• **WORK ORDER**
Could you count the lines in the listing that include the word "ring"? Give only the number.
***** SUPPLIED MATERIAL *****
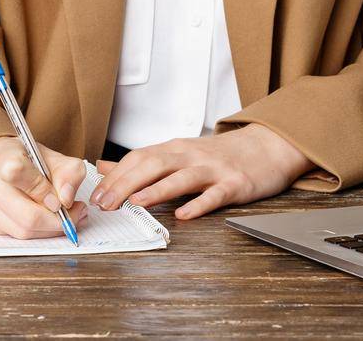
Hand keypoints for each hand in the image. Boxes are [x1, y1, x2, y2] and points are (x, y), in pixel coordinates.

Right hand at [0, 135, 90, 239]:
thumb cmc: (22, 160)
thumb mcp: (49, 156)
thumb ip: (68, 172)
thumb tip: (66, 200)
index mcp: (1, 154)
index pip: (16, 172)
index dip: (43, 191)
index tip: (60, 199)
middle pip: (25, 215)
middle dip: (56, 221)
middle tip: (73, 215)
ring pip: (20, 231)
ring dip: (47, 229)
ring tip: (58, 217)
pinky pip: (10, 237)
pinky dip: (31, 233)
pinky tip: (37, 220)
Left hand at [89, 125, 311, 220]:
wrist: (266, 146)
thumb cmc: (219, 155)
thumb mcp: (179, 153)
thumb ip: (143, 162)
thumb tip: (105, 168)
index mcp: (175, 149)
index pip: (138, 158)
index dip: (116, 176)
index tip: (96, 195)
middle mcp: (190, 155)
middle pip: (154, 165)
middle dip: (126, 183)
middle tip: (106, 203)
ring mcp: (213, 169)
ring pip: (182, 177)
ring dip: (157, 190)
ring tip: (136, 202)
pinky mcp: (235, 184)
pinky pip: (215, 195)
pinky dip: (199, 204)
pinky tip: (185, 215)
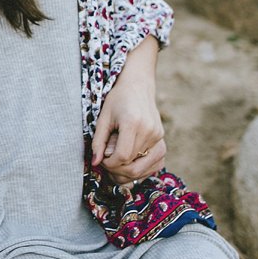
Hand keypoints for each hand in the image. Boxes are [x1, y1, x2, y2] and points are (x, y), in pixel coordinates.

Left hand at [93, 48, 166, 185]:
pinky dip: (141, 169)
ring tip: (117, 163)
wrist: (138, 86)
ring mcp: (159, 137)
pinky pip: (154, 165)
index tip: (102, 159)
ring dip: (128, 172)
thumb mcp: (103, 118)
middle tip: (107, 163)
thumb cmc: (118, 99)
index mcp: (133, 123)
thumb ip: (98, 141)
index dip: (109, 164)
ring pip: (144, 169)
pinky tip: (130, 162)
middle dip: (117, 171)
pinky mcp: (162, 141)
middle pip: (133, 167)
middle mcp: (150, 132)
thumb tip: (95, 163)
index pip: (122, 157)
*****
***** SUPPLIED MATERIAL *****
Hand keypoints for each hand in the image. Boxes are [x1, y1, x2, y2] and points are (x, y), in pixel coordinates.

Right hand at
*****
***** SUPPLIED MATERIAL *****
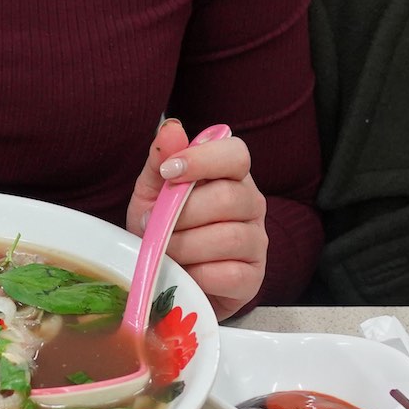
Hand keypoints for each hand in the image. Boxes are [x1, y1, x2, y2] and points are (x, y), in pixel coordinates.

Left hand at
*****
• **WRITTEN SOLUTION**
11